§ LIST OF TASKS
**A.** Answer these questions from the blockchain text:
(i) How many high-growth companies in the UK are developing blockchain software and services?
(ii) Among what is a blockchain's distributed database or ledger shared?
(iii) What does a blockchain generate without the need for a trusted third party?
**B.** In the blockchain text, rewrite the passage starting at "Blockchain may be" and ending at "travel and transportation.", with "cryptocurrency" changed to "digital currency" throughout.

§ GIVEN TEXT
BEGIN

Blockchain may be widely associated with cryptocurrency but it’s now a key foundation of business industry and government operations.

Blockchain solutions are increasingly being used as a core backbone to support supply chains, healthcare, government, retail, media and advertising, oil and gas, telecoms, manufacturing, insurance, financial services, travel and transportation.

The UK currently has 249 high-growth companies developing blockchain software and services. Leaders include: Tech Alchemy, Binary Mango, Heveloon ltd, Silverchip, Studio Graphene, Chimpare, blockproof, TEC DIGITAL, That Product Studio, árda.works, Wealax, Aegasis Labs and Fueled. Worldwide, leading blockchain companies include: Blockchain.com, Elliptic, Zamna, Adhara, Argo Blockchain, Everledger and Travala.com.

Blockchain is a distributed database or ledger that is shared among the nodes of a computer network. As a database, a blockchain stores information electronically in digital format. Blockchains are best known for their crucial role in cryptocurrency systems for maintaining a secure and decentralized record of transactions. The innovation with a blockchain is that it guarantees the fidelity and security of a record of data and generates trust without the need for a trusted third party.

END

§ SOURCE DATA
BEGIN

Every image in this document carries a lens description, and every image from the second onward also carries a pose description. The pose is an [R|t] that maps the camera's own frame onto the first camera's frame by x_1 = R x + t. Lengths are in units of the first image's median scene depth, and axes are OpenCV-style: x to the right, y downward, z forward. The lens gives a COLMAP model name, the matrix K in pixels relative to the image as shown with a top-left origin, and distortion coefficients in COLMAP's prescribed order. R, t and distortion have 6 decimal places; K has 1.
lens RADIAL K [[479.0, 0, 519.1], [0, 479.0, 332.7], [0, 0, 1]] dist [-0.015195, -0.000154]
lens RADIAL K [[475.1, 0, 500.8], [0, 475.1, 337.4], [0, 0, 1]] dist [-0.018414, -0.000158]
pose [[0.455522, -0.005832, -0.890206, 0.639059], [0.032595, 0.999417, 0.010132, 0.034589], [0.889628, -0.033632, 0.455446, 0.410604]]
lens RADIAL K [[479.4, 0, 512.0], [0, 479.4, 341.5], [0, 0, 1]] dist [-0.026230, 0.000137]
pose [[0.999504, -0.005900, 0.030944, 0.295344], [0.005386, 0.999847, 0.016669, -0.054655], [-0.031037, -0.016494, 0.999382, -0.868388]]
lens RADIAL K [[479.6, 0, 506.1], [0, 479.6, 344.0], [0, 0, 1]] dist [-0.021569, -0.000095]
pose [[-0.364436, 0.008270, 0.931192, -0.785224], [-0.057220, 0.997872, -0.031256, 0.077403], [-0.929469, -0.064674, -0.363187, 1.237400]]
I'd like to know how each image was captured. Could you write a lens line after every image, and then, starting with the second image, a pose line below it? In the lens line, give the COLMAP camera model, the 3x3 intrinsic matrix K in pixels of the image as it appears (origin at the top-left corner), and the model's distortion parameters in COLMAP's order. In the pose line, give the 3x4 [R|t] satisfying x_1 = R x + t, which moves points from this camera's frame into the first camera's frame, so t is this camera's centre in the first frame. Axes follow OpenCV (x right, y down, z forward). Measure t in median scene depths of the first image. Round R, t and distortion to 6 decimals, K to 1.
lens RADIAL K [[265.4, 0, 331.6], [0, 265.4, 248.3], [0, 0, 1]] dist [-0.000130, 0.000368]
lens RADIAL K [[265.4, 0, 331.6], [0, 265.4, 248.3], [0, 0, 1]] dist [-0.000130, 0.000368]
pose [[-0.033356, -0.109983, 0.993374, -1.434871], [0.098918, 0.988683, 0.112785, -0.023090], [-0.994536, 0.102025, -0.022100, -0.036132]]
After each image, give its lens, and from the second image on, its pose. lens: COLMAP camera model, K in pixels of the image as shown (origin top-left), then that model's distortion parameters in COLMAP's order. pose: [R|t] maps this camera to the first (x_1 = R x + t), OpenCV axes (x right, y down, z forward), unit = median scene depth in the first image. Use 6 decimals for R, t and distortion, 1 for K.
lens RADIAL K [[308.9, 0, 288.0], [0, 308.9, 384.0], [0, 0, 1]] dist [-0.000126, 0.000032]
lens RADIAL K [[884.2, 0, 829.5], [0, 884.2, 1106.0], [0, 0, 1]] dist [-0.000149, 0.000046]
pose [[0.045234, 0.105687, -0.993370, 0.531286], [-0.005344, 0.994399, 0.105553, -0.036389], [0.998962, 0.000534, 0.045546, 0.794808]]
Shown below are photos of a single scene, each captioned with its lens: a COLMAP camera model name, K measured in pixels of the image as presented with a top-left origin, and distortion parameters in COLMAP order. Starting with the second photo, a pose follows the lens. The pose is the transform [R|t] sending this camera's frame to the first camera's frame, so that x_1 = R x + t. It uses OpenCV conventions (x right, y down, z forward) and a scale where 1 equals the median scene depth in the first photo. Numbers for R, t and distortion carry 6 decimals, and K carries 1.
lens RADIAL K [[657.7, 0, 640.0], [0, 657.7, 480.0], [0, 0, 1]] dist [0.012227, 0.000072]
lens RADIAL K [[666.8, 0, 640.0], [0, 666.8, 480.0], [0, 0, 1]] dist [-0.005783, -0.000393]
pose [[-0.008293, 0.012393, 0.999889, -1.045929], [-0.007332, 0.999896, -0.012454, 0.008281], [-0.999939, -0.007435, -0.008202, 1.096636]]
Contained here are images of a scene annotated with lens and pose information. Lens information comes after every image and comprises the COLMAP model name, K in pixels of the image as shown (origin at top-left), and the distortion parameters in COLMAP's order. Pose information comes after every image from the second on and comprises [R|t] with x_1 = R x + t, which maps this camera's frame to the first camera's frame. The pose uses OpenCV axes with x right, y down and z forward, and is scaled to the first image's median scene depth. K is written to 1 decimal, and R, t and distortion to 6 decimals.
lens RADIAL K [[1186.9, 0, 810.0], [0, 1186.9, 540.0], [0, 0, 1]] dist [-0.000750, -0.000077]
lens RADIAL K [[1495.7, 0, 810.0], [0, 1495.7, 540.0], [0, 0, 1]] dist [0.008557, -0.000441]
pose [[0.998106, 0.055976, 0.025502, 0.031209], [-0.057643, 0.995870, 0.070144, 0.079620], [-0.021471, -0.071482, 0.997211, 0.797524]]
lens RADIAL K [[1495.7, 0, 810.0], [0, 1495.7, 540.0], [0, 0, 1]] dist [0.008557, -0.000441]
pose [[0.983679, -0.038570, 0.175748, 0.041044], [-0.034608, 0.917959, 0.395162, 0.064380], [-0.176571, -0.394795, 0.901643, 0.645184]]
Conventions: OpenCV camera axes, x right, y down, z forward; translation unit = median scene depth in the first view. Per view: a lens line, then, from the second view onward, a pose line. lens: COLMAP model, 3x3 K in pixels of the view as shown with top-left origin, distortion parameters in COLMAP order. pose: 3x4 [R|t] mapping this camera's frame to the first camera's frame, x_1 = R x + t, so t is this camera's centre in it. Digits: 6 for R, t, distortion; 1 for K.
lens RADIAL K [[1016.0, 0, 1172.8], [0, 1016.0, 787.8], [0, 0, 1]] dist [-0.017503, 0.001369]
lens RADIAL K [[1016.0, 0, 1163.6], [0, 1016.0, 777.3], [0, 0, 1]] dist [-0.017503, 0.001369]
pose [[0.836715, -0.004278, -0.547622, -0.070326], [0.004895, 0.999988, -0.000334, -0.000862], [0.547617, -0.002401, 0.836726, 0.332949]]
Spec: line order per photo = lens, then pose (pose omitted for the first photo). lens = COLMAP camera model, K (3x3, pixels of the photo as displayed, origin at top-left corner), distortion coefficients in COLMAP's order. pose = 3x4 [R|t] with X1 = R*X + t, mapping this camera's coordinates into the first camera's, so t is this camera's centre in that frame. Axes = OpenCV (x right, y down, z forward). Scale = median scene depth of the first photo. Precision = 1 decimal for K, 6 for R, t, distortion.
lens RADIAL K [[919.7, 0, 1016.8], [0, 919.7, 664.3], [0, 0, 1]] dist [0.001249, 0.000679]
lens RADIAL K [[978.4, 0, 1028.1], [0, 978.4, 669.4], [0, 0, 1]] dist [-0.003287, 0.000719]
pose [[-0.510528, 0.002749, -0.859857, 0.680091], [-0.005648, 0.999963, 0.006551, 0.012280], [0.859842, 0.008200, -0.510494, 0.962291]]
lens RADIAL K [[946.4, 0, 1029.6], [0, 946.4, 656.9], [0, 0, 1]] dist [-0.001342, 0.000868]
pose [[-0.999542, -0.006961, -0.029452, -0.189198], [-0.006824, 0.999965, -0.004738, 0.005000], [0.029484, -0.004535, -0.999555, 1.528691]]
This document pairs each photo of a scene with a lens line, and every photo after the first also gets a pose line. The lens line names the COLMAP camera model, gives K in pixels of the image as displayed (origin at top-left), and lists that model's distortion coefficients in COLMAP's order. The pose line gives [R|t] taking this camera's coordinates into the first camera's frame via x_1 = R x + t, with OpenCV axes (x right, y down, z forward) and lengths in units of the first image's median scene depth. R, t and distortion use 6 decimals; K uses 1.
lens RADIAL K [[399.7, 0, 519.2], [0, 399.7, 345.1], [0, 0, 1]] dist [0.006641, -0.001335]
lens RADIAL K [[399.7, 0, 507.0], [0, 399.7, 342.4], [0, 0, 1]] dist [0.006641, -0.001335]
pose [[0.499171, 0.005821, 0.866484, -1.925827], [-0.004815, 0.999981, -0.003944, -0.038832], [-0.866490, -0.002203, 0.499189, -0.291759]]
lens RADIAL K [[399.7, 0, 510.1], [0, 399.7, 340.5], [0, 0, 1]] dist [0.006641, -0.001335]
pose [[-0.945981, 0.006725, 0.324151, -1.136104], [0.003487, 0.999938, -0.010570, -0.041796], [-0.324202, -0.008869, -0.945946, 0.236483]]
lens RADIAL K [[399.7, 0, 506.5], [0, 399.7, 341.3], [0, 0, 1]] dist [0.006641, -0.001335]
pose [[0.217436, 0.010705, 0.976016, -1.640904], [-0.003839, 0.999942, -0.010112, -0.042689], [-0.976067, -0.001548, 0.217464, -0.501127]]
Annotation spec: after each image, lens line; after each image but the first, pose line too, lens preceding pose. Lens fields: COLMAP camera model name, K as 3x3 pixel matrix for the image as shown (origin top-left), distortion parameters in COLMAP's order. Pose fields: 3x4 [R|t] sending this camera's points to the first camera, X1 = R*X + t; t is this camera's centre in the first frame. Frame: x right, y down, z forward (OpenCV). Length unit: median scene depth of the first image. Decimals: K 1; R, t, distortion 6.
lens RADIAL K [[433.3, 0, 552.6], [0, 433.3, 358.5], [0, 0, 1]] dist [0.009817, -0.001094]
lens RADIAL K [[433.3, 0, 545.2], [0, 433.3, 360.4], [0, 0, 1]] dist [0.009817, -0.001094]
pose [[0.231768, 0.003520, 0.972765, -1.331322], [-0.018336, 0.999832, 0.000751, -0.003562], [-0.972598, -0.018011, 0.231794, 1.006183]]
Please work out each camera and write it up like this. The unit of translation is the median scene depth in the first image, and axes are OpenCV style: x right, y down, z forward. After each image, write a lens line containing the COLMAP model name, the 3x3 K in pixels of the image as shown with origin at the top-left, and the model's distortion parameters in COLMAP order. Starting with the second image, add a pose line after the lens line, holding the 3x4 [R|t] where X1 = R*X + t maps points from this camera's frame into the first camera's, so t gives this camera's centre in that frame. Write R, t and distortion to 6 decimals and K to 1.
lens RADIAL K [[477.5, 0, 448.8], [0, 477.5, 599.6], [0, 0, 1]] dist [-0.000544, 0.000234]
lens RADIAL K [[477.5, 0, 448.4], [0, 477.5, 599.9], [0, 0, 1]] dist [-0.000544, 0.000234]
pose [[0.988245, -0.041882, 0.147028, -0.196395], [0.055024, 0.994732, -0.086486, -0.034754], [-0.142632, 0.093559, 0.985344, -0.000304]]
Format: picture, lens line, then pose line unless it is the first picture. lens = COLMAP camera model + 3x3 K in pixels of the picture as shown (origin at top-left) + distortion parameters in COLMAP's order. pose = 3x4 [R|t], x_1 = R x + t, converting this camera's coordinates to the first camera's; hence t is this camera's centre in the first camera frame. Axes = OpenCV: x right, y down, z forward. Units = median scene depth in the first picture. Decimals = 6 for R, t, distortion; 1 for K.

END

§ SOLUTIONS IN ORDER
**A.**
(i) 249
(ii) The nodes of a computer network
(iii) Trust

**B.**
Blockchain may be widely associated with digital currency but it’s now a key foundation of business industry and government operations.

Blockchain solutions are increasingly being used as a core backbone to support supply chains, healthcare, government, retail, media and advertising, oil and gas, telecoms, manufacturing, insurance, financial services, travel and transportation.